I'm getting my copy this week.
In the meantime:
From Blogger John Moore on the Pitfalls of 'Meatball Marketing'
Remember those classic Reese’s Peanut Butter Cup commercials? You know, the ones where the guy’s chocolate bar falls into the woman’s peanut butter jar. He says, “Hey, you got your peanut butter in my chocolate.” She says, “No, you got your chocolate in my peanut butter.” They each taste the flavor combination and declare, “Delicious.” Then the commanding yet friendly voiceover closes the spot with, “Reese’s Peanut Butter Cups. Two great tastes that taste great together.” Classic stuff.
Well, in his newest marketing book, Meatball Sundae, Seth Godin updates this Reese’s Peanut Butter Cup commercial scenario with Old Marketing as one flavor and New Marketing as another flavor. However, unlike the chocolate and peanut butter combination, the haphazard combination of Old Marketing with New Marketing is a case where two marketing flavors DO NOT taste great together.

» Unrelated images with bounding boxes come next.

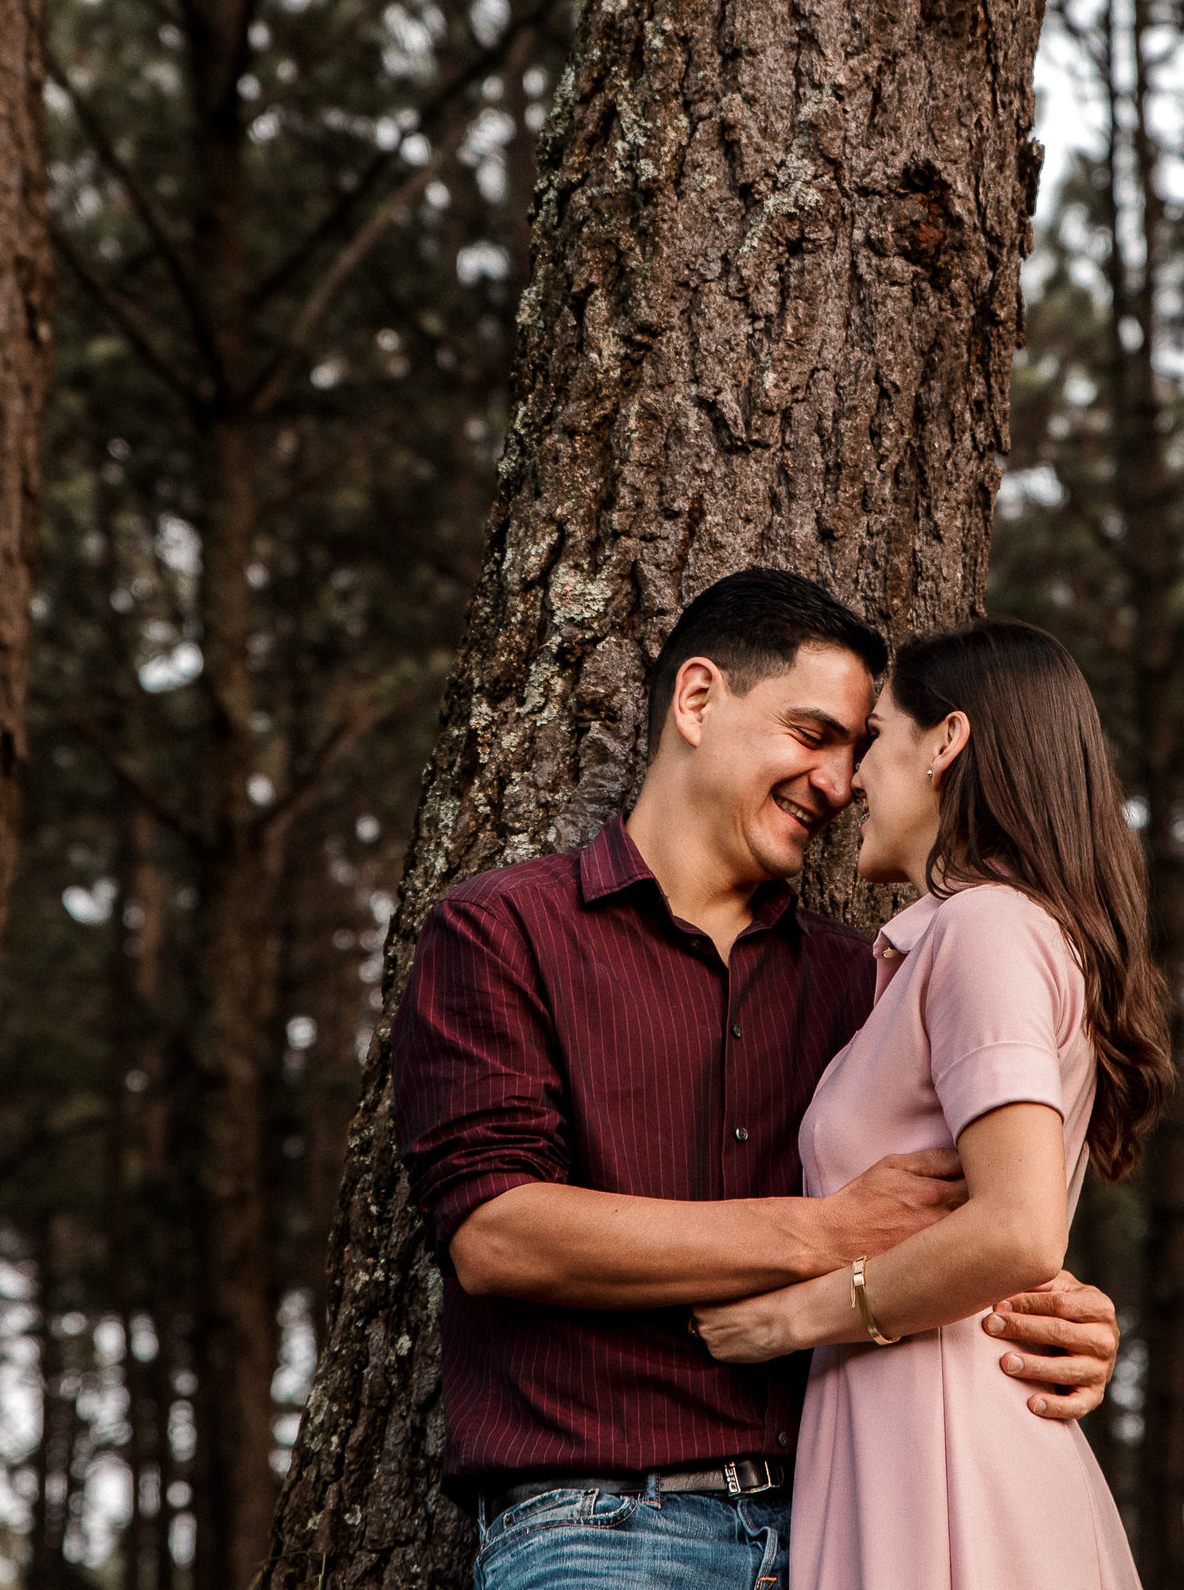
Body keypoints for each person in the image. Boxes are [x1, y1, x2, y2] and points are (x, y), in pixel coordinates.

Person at [392, 569, 1127, 1590]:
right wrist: (820, 1231)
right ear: (697, 700)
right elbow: (495, 1233)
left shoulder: (863, 976)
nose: (836, 781)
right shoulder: (504, 932)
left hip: (858, 1520)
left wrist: (1059, 1311)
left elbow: (980, 1213)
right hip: (608, 1525)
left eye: (858, 750)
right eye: (813, 733)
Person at [688, 617, 1171, 1590]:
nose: (852, 779)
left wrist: (784, 1320)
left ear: (944, 742)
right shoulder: (953, 948)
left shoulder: (984, 927)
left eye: (871, 741)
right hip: (909, 1442)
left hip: (951, 1461)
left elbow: (1017, 1230)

Seth says the flavor of Old Marketing is about “… interrupting masses of people with ads about average products.” New Marketing, according to Seth, has a flavor that “… treats every interaction, product, service and side-effect as a form of media.” (Promoting products and services using a marketing mix of television commercials, print ads and billboards is Old Marketing, while promoting products and services using nontraditional marketing methods that invite influential customers to spread the word is New Marketing.)
The problem is, as Seth sees it, Old Marketing-based companies are so anxious to embrace New Marketing ways that they end up with a Meatball Sundae—two great tastes that DO NOT taste great together.